WHAT YOU HAVE TO DO – Lines from the one holding "focal_mm: 6.76" through the end of the entries, inclusive, form the whole output; reproduce them exactly and omit pictures.

SUPPLIED ENTRIES –
****

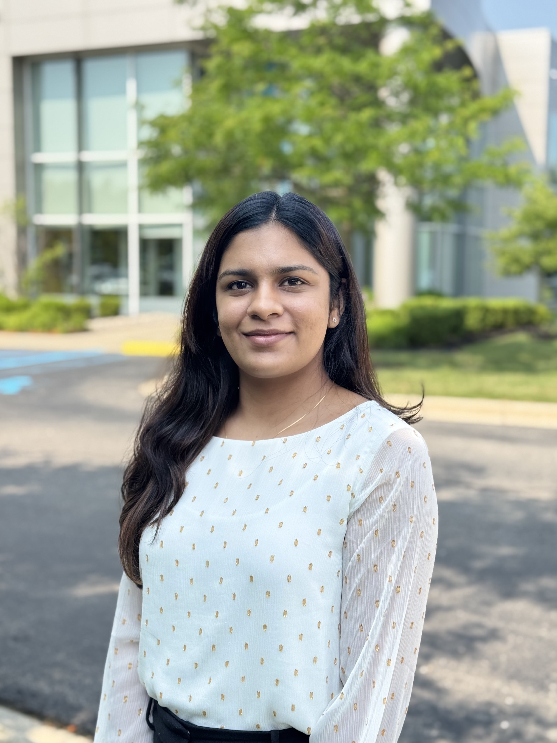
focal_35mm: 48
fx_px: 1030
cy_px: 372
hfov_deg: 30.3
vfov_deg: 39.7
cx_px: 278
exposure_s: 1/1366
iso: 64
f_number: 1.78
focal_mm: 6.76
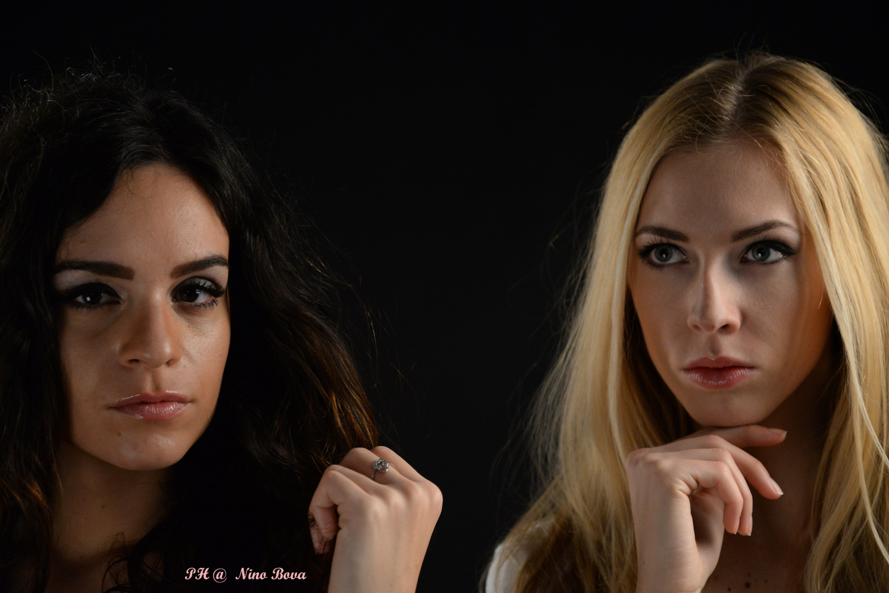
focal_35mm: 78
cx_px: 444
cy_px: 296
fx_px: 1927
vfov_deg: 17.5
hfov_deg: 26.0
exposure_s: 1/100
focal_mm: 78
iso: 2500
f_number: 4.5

****

EXERCISE RESULT –
focal_mm: 6.76
focal_35mm: 78
cx_px: 444
cy_px: 296
fx_px: 1927
vfov_deg: 17.5
hfov_deg: 26.0
exposure_s: 1/100
focal_mm: 78
iso: 2500
f_number: 4.5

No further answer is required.